Emily Horton, Assistant Political Editor of The London Student, sees looming storm clouds as the growing rental sector combines with the gig economy to bar many people from homeownership for life – which has profound implications for the nation as a whole
The housing market is broken and rental reform is urgently needed. The majority of Millennials struggle to pay the bills each month (let alone save) and are often forced to live in “alternative” arrangements: with parents, on houseboats, in dodgy warehouse conversations. We turn living rooms into bedrooms to make a two-bed a three-bed (communal space is overrated, I hear); we shack up with boyfriends months too early (and refuse to break up with them for that tasty monthly saving); and we put up with appalling landlords, and their extortionate deposits and short tenancies, because they know that we know we have no other option.

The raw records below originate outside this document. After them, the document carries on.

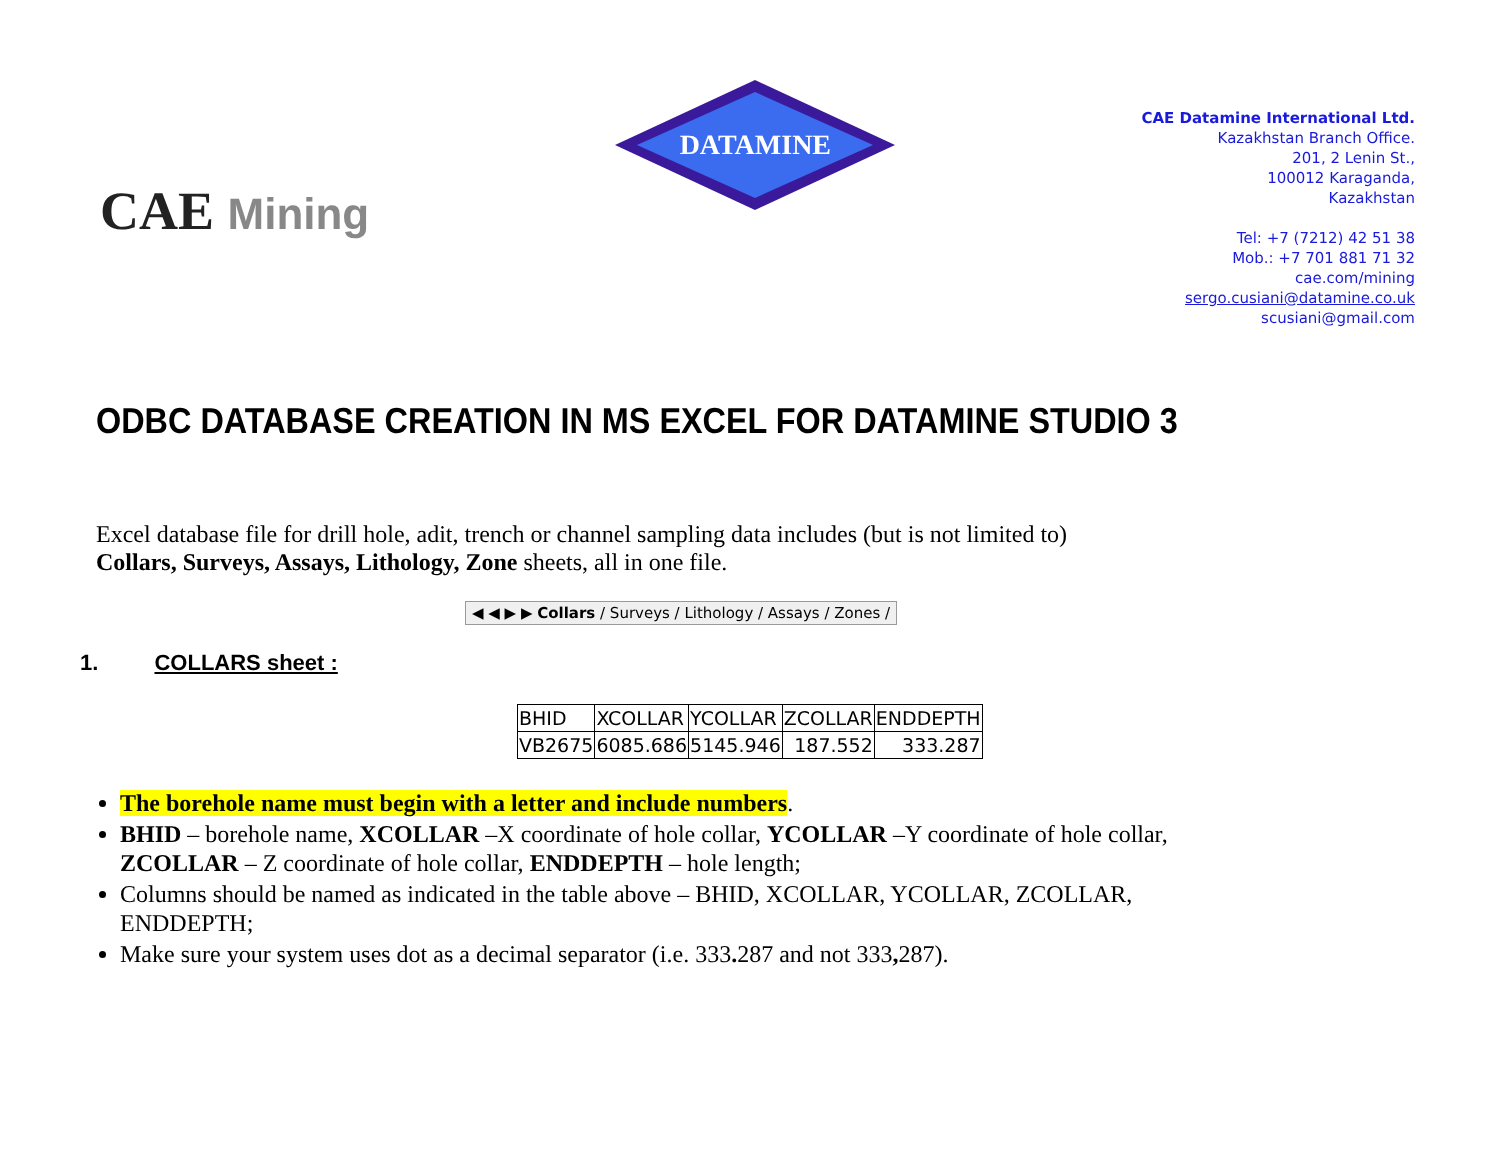CAE Mining
DATAMINE
CAE Datamine International Ltd.
Kazakhstan Branch Office.
201, 2 Lenin St.,
100012 Karaganda,
Kazakhstan
Tel: +7 (7212) 42 51 38
Mob.: +7 701 881 71 32
cae.com/mining
sergo.cusiani@datamine.co.uk
scusiani@gmail.com
ODBC DATABASE CREATION IN MS EXCEL FOR DATAMINE STUDIO 3
Excel database file for drill hole, adit, trench or channel sampling data includes (but is not limited to)
Collars, Surveys, Assays, Lithology, Zone sheets, all in one file.
◀ ◀ ▶ ▶ Collars / Surveys / Lithology / Assays / Zones /
1. COLLARS sheet :
| BHID | XCOLLAR | YCOLLAR | ZCOLLAR | ENDDEPTH |
| --- | --- | --- | --- | --- |
| VB2675 | 6085.686 | 5145.946 | 187.552 | 333.287 |
The borehole name must begin with a letter and include numbers.
BHID – borehole name, XCOLLAR –X coordinate of hole collar, YCOLLAR –Y coordinate of hole collar, ZCOLLAR – Z coordinate of hole collar, ENDDEPTH – hole length;
Columns should be named as indicated in the table above – BHID, XCOLLAR, YCOLLAR, ZCOLLAR, ENDDEPTH;
Make sure your system uses dot as a decimal separator (i.e. 333. 287 and not 333, 287).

At the same time, owned property has become a form of currency, distorting beyond recognition its original utility to actually house people. It has morphed into well-decorated trust funds; it’s become the headquarters of the Bank of Mum and Dad; it has become the prized possession of a handful of lucky (and eye-wateringly well-paid) 27 year-old city types (who leave their homes vacant, opting instead to sleep in office pods so they can proofread that takeover bid for the millionth time, whilst simultaneously driving up prices disproportionately, given their ability to outbid pretty much everyone).
Shocking right? Heaven forbid that someone would want to actually live in that hip two-bed in Peckham.
And as the price tag rises disproportionately in comparison to average Millennial income, so does the social cost to society as a whole. The Resolution Foundation recently estimated that if homeownership growth follows the weak pattern of the 2000s, up to half of Millennials could be renting in their 40s, and a third could still be renting by the time they claim their pensions. This rising share of retiree renters, coupled with an ageing population, could more than double the housing benefit bill for pensioners from £6.3bn today to £16bn by 2060.
This is not living, this is compromise. And imagine compromising ALL YOUR LIFE, until you shuffle off this mortal coil. You think grumpy pensioners are bad now? Imagine a third of the population who are still paying rent and have access to the delights of social media? In this future, Wetherspoons won’t be the only one to close their social media accounts due to too many customer queries and complaints: maybe HMRC and DWP will have to close their Twitter accounts and instead resort to hand-posted letters to curtail the barrage of online frustrations.
The prolonged status of the renting trap means: less disposable income, less consumer spending, less savings, less investments, smaller pension contributions – aka the recipe for a contracting economy. Something all governments desperately attempt to avoid.
Workforce and pensions
To add to this, the traditional workforce model is changing and young people will be disproportionately impacted. There are now an estimated 1.1m people in Britain’s gig economy – nearly as many as work for NHS England. The RSA found that those aged 16–30 are particularly attracted to the idea of gig work, with one in four saying they would consider some form of it in future.
Yes, Millennials will be the main beneficiaries of the automatic enrolment scheme, with the proportion of eligible 22–29 year olds with a private sector workplace pension increasing from 28% to 80%. But auto-enrolment is currently not part of the self-employment package. Pensions for the self-employed are another frustrating form to fill in, on top of tax returns. Paperwork is another barrier to setting up a retirement fund, especially if you are 22 and retirement is merely a distant speck on your savings horizon.
Resolutions
A number of resolutions have been proposed.
To tackle our housing fiasco the aptly named Resolution Foundation called for the government to offer more protection for tenants and longer contracts, so that people can build a home and not be in a constant state of residency limbo.
As for supporting our changing workforce, The Taylor Review called for auto-enrolment to become compulsory for the self-employed labour market, and the RSA called for a flat rate of tax relief that would boost the pension pots of millions.
Given the dwindling of homeownership, these suggestions must be taken seriously, not batted off by those who refuse to acknowledge the system isn’t working. Evidently younger generations are in need of more than a helping hand: they need definitive and unwavering rental and pension security from the government. Or else the combination of our broken housing market and the changing makeup of the UK workforce will lead to an enormous financial burden, paid for out of the tax payers’ inevitably shallow pockets.